When I entered a recent text conversation I had with a friend on the website, I was curious to see what our score would be. We don't know each other that well, but I have a little bit of a crush on this person and want to see where it might lead. Our Language Style Matching score was 0.67, which the site categorized as below average. This was in keeping with two people who don't know each other that well. The score also related that text conversations tend to rate lower than conversations in which people are paying attention to each other more. I have to admit that I was distracted during this text conversation, and one of our texts crossed as if we had spoken at the same time.

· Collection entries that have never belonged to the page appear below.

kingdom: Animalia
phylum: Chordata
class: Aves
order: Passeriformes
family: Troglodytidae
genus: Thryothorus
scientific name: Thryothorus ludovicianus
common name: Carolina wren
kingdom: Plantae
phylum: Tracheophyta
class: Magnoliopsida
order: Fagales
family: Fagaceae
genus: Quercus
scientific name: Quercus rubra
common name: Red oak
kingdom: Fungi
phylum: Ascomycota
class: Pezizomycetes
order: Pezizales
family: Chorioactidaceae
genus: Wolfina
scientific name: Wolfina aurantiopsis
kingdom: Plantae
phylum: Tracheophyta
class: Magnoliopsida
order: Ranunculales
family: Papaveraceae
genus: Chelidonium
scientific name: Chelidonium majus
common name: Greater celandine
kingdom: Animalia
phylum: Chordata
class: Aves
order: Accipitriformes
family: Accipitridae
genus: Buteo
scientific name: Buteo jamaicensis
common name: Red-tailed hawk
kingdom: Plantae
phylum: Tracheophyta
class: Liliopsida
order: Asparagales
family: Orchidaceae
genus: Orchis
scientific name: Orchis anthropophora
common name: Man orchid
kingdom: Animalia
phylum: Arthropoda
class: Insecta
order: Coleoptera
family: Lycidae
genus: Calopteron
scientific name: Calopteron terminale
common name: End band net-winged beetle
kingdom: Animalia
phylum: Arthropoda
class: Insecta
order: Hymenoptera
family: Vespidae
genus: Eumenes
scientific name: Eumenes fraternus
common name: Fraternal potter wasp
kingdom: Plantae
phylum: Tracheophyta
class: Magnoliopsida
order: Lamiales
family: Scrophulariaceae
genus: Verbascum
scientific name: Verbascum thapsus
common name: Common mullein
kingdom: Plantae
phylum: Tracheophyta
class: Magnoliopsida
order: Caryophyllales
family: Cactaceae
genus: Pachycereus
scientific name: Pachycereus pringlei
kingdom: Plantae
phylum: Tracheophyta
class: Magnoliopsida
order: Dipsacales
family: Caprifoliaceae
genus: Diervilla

The score page also requested that I not take the feedback from LSM too seriously, because it was still in the experimental phase. For me, it still seems unconvincing that the way people talk to each other can predict the success or failure of their potential relationship. James Pennebaker, one of the authors of the study, even said, "An interesting irony is that two people who truly hate one another will often exhibit a high amount of language-style matching. Two people locked in a bitter fight tend to talk, or yell, in similar ways." This suggests that it's not necessarily love or lasting romance that's being predicted by shared styles of interpersonal communication, but perhaps similarity in personality, intelligence, culture, education, or simply choices of vocabulary.

Another reason it seems unlikely that language style matching can accurately or reliably predict the success of failure of a relationship is that it fails to incorporate several important non-verbal cues we all pick up while communicating. For one thing, LMS (on the website, at least) does not provide elements such as timbre, pitch or inflection, each of which can give us emotional cues behind someone's spoken words. Also missing is the speed at which a person's words are spoken, the tempo and rhythm of their words, and even the little noises and nonverbal vocalizations present in most conversations. LMS also doesn't take into account pauses and silences in a conversation, which can indicate that someone's thinking, or reticent to move forward.

Additional nonverbal cues LMS misses out on include eye movements, which show us whether a person's engaged and looking at us, distracted or even contemptuous of us. If we can't see their facial expressions, we miss out on emotions they may be feeling, but not necessarily saying. Finally, LMS leaves out body clues we can all pick up when we're talking to someone, such as the way they hold their bodies – slumped versus upright, for example, or ramrod straight versus a relaxed posture. Lastly, LMS doesn't take into account our hand gestures, which many of us use to underscore a point we're making, or even to move closer to someone we like.

Ultimately, I believe that language style matching is not a comprehensive way to predict the quality of interpersonal relationships. This is primarily because LMS fails to include common nonverbal cues that we're all trained to read in other people while conversing. This can't come across in an algorithm or computer program on a website and therefore leaves LMS a little short when it comes to accurately predicting whether my friend and I will ever be more than friends.


Bower, B. (2010, November). Shared Talking Styles Herald New and Lasting Romance In dating game, conversationally aligned players often pair up. Science News.

West, R. (2010, January). Understanding Interpersonal Communication: Making Choices in Changing Times. Independence, KY: Cenage Learning.